The Only Kind of Geography — Writer Alan Moore on psychogeography and, in particular, his work with Eddie Campbell on From Hell (via LinkMachineGo):

My approach, in keeping with Theophile Gautier’s elegant definition of Decadent literature as being capable of plundering from the most ancient past or the most recent ‘technical vocabularies’ (which is also a good working definition of postmodernism), would be to see the current model of psychogeography as evolving from and thus essentially containing earlier versions of the practice, making these original techniques available to modern artists as important tools within their repertoire. For example, one need not subscribe to any nebulous New Age conceptions with regard to ‘ley lines’ to appreciate that Brecon visionary Alfred Watkins’s idea of linking geographic points into a web of sightlines could have modern application if regarded as a linkage of ideas, as in both Iain Sinclair’s work and in my own From Hell.

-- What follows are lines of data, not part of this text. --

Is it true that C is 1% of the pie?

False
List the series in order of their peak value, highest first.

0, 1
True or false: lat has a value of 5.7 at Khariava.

Psychic Garburator — Margaret Atwood on dreams at the NYRB Blog:

Most dreams of writers aren’t about dead people or writing, and—like everyone else’s dreams—they aren’t very memorable. They just seem to be the products of a psychic garburator chewing through the potato peels and coffee grounds of the day and burping them up to you as mush. If you keep a dream journal, your mind will obligingly supply you with more dreams and shapelier ones, but you don’t always want that, nor can you necessarily make any sense of what you may have so vividly dreamt. Why, for instance, did I dream I had surged up through the lawn of Toronto’s Victoria College and clomped into the library, decomposing and covered with mud? The librarian didn’t notice a thing, which, in the dream, I found surprising. Was this an anxiety dream? If so, which anxiety?

See also: Leon Neyfakh on Margaret Atwood at Technology at The New Republic.

And finally…

An interview with Patti Smith at LA Weekly:

I’m much too self-centeredly ambitious to simply be content with the transfer of success from one realm to another. I would rather write or record something great and have it overlooked than do mediocre work and have it be popular. My goals are really work-oriented. I don’t stay in one discipline because it’s more lucrative than another. In fact, the most successful thing I ever did was Just Kids, for which I had absolutely no expectations. I just wanted to do a beautiful little book that would give Robert [Mapplethorpe] to the people. And then it became a global success. It’s so funny, because Robert always cared about me becoming successful, while I never did. It’s almost like he was suddenly saying, “Dammit, Patti, you’re gonna be successful, even if I have to make it happen!” I always laugh when I think that my greatest success came through Robert.